Iva’s goals carry the impatience of someone who knows exactly how hard she’s worked. “This year I’m playing under 18 and Second League. With this generation, last year in under 16, we won third place, we played Final Four and we were third. Now with the same generation we’re playing under 18, that’s one year older girls with us, you know. I think we can win some place, we are going to get in the Final Four this time. And for the Second League I think we can finish first or second, third place.” It’s charming that she lists three possible medals; it’s telling that her voice lifts on the first two.

First steps on the European stage

If the club season shapes her, the national team sharpens her.

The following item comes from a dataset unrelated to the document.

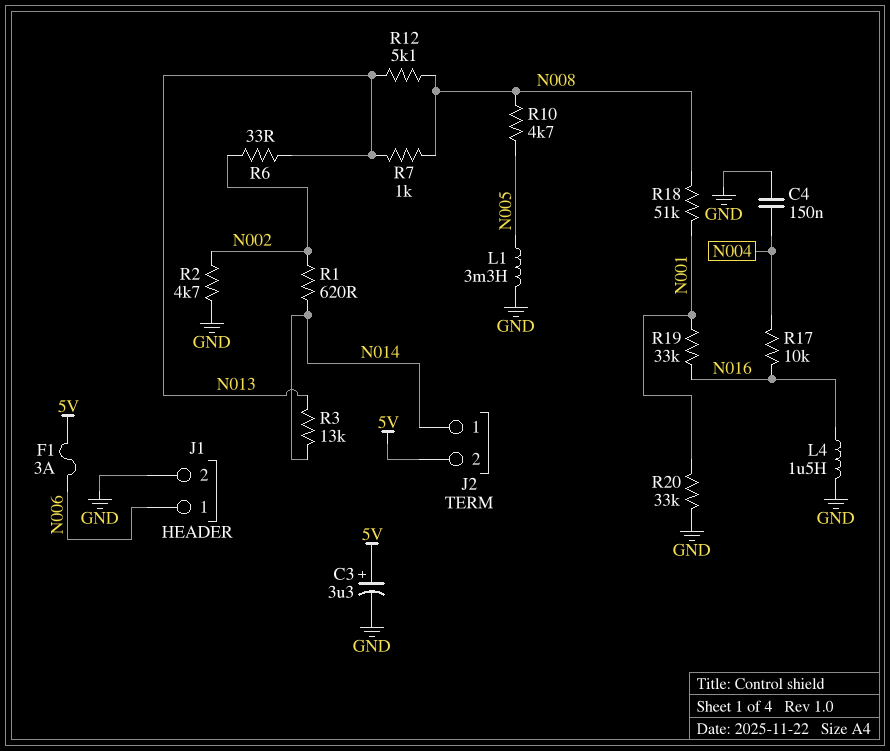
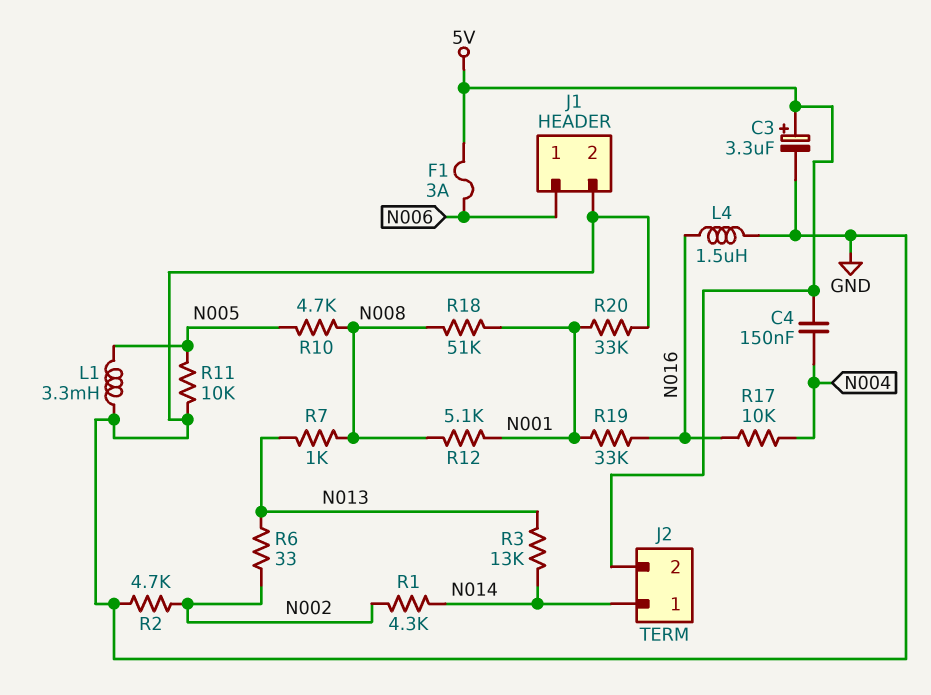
C4: 150nF (GND, N004) -> 150nF (5V, N004)
R1: 620 (N002, N014) -> 4.3k (N002, N014)
R11: none -> 10k (GND, N005)
R12: 5.1k (N008, N013) -> 5.1k (N001, N008)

Last summer, Iva stepped onto the European stage with North Macedonia’s youth program. “That was my first time. I played with the girls under 18 and I was only 15 years old, I was one of the youngest girls,” she says. The learning curve was steep and exhilarating. “It was a great experience, my first experience with the national teams at EuroBasket. I saw the other players from the other countries and it makes me work harder, it gave me motivation.”

Motivation is the word she returns to again and again, like a drumbeat. She isn’t the type to rattle off stat lines; she tracks progress in courage and consistency. She talks about the “dynamic game” and the joy of seeing her team lean into that speed, and she cherishes being part of a system that rewards relentlessness. “I like the game,” she says, every time, as if reminding herself why the sacrifices make sense.

Talk to her coaches and teammates and you hear about a player who fills the spaces between plays, hustling back, communicating, cracking the game open at exactly the moment it tilts. Talk to Iva and you hear about the simple, stubborn pursuit of a higher standard. “It feels very exciting and it gave me more motivations to train and to work harder,” she says of those national-team battles. What she doesn’t say outright, but what her path makes obvious, is that the work is already happening: early mornings, late shots, film sessions where she pauses and rewinds until an angle becomes a habit.

Chasing finals and building confidence

There is also this: Iva’s story is not a straight sprint from talent to trophies. It’s the arc of a kid who once tried tennis and discovered that her heart belongs where the score, the clock, and four teammates demand all of her at once. It’s the arc of a 15-year-old starting in a women’s league against players four and five years older and deciding that fear is a fuel, not a stop sign. It’s the arc of returning to a league that paused, with the belief that the path is waiting where she left it.

Ask her what she loves most and the answer never changes. “I like to compete,” she says again, almost laughing at how obvious it sounds. She doesn’t dress it up. She doesn’t need to. The court is where the sentences click into place, inside-out dribble, two hard steps, a pass slotted exactly where it should be.

So yes, remember the trophies she’s already touched: the under 16 Final Four, the push toward promotion, the national-team call-up. Remember the milestones to come: another Final Four to chase with her age group now playing up; a Second League table that invites ambition; another summer in red and yellow where the game speeds up and Iva speeds with it. She is, above all, a competitor who knows that joy and effort are twins. And if you want to understand what makes her special, watch her when the ball finds her hands in a tight fourth quarter. She doesn’t rush. She doesn’t hide. She does exactly what she’s been promising, in plain words, all along.